Goa is dotted with stories of such places, where a family extends its kitchen and showcases its skill of making delightful home-made food, that the world comes to eat. It’s a model which is so unique to Goa. And even as a bit of newsprint is used to stress this, it is really worth it.

Across Colva,  on the other side of goa, right in the heart of Fontainhas in Panjim, literally on the doorstep of yours truly, one of the most Nostalgic enterprises, on the same model has arrived. Next to St Sebastian Chapel, in a quaint home, which had earlier housed an oriental restaurant café, Margarida Tavora e Costa of Chef Fernando’s Nostalgia Raia, responded  to the call of her family in Fontainhas and agreed to use the same space as the earlier restaurant to weave some of her culinary magic.

While the menu is not as elaborate as the mother restaurant, the spirit is a little more eclectic. For the hordes of tourists who walk the labyrinth of by-lanes, a little spot for a bite of pasties de nata (Portuguese custard tarts) a lingering taste of Lisboa, the melt in your mouth mutton samosas, the prawn balchao, the bacalao fritters (bolinho de bacalao, salted cod shipped from Lisbon and stocked at Nostalgia Raia)  the salted tongue and the sausage and tongue pois and paos, is what a Goa vacation is all about.  Get a seat by the window, watch the sunlight stream in through shards of light, see the charm and magnificence of the homes just outside, hear myriad tongues and greetings, Bem Vindo, Bomdia, Ciao, Buonasera as Italians, French and yes the local Portuguese speaking folks in Fontainhas, where this is literally the first language, mingle and gather.

Nikhil Tavora, Margarida’s nephew runs the place with elan and gusto making this a comfort zone where you amble in almost by habit. And yes the coffee is lovely because of the good selections of coffee pods, though in a spirit of absolute honesty, Carlos Noronha’s freshly roasted coffee beans of Café Caravela in the Latin Quarter, have the robustness, that pods cannot quite match. However, a cuppa coffee at Café Nostalgia with a pasties da Nata (though this is handmade and supplied by Marlene next door of a quality as close to those in Lisboa) is as good a way to start a quiet morning.

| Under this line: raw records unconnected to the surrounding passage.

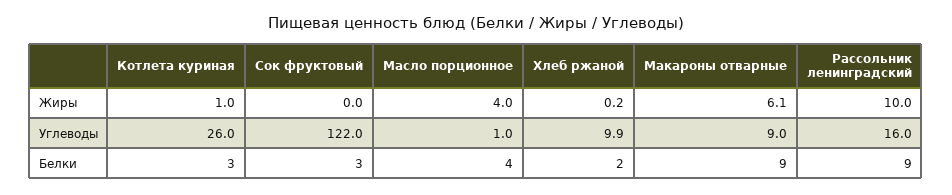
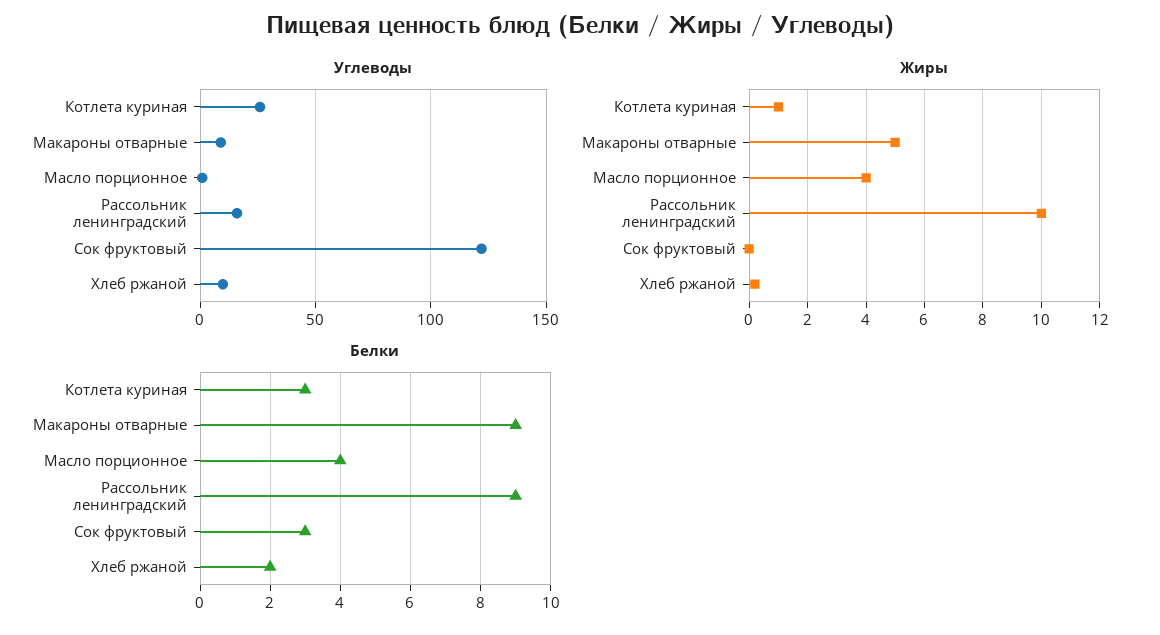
  {
    "Жиры": {
      "Котлета куриная": 1,
      "Сок фруктовый": 0,
      "Масло порционное": 4,
      "Хлеб ржаной": 0.2,
-     "Макароны отварные": 6.1,
+     "Макароны отварные": 5,
      "Рассольник ленинградский": 10
    },
    "Углеводы": {
      "Котлета куриная": 26,
      "Сок фруктовый": 122,
      "Масло порционное": 1,
      "Хлеб ржаной": 9.9,
      "Макароны отварные": 9,
      "Рассольник ленинградский": 16
    },
    "Белки": {
      "Котлета куриная": 3,
      "Сок фруктовый": 3,
      "Масло порционное": 4,
      "Хлеб ржаной": 2,
      "Макароны отварные": 9,
      "Рассольник ленинградский": 9
    }
  }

Even as restaurants by big daddies from Delhi and elsewhere open up with PR campaigns and fanfare, “influenced” by social media influencers, the simple family run places in Goa  remain under the radar and continue to bring Goa and its homeliness to so many of us. They need all our prayers and wishes.

And yes, the real food awards should go to those who put home into their food.